-- START Excerpted text --

So for the sake of simplicity, we neither NUL-terminate, nor \n terminate 
the buffer, and leave that to the callers.

Ciao,
Dscho

^ permalink raw reply	[flat|nested] 7+ messages in thread

* Re: [PATCH 1/2] Function stripspace now gets a buffer instead file descriptors.
  2007-07-11 18:50 [PATCH 1/2] Function stripspace now gets a buffer instead file descriptors Carlos Rica
  2007-07-11 19:17 ` Johannes Schindelin
@ 2007-07-11 22:24 ` Junio C Hamano
  2007-07-11 23:20   ` Bill Lear
  2007-07-12  0:14   ` Carlos Rica
  1 sibling, 2 replies; 7+ messages in thread
From: Junio C Hamano @ 2007-07-11 22:24 UTC (permalink / raw)
  To: Carlos Rica; +Cc: git, Johannes Schindelin, Kristian Høgsberg

Carlos Rica <jasampler@gmail.com> writes:

> diff --git a/builtin-stripspace.c b/builtin-stripspace.c
> index d8358e2..949b640 100644
> --- a/builtin-stripspace.c
> +++ b/builtin-stripspace.c
> @@ -2,12 +2,11 @@
>  #include "cache.h"
>
>  /*
> - * Remove trailing spaces from a line.
> + * Returns the length of a line removing trailing spaces.

This did not parse well for me; perhaps a comma before
"removing" would make it easier to read?

> @@ -28,52 +26,67 @@ static int cleanup(char *line, int len)

-- END Excerpted text --

**Directions:**
**a.** Transcribe the passage of the patch thread from "To: Carlos Rica;" through "removing trailing spaces.".
**b.** Answer these questions about the patch thread:
(i) Who sent the message dated 2007-07-11 22:24?
(ii) Which file does the quoted diff change?
(iii) What punctuation mark does the reviewer suggest adding, and before which word?

-- START Supplied information --

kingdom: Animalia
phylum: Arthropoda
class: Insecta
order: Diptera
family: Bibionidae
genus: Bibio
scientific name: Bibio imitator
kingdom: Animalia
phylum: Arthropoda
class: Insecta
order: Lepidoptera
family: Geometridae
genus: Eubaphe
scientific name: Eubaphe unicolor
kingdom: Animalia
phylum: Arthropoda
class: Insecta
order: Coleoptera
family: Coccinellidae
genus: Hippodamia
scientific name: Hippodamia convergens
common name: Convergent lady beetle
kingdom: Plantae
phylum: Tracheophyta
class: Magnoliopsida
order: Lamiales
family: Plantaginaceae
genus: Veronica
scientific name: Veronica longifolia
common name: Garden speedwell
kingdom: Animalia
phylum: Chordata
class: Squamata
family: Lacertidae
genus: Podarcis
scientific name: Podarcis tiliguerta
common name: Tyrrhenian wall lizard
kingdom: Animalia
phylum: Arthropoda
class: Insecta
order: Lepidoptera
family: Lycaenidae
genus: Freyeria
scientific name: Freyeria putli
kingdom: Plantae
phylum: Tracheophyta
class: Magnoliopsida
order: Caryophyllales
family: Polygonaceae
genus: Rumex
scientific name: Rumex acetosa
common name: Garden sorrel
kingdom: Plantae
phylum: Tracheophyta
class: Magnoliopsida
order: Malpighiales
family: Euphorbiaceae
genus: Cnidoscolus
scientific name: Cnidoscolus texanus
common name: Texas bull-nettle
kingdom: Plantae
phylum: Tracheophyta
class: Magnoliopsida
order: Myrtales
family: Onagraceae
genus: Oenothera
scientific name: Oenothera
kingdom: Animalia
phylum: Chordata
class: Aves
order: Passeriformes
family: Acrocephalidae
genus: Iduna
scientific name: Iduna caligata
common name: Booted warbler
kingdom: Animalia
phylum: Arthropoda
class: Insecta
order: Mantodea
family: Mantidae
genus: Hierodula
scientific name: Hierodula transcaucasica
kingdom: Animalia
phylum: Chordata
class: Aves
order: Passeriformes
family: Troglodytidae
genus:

-- END Supplied information --

**The responses:**
**a.**
To: Carlos Rica; +Cc: git, Johannes Schindelin, Kristian Høgsberg

Carlos Rica <jasampler@gmail.com> writes:

> diff --git a/builtin-stripspace.c b/builtin-stripspace.c
> index d8358e2..949b640 100644
> --- a/builtin-stripspace.c
> +++ b/builtin-stripspace.c
> @@ -2,12 +2,11 @@
>  #include "cache.h"
>
>  /*
> - * Remove trailing spaces from a line.
> + * Returns the length of a line removing trailing spaces.

**b.**
(i) Junio C Hamano
(ii) builtin-stripspace.c
(iii) A comma, before "removing"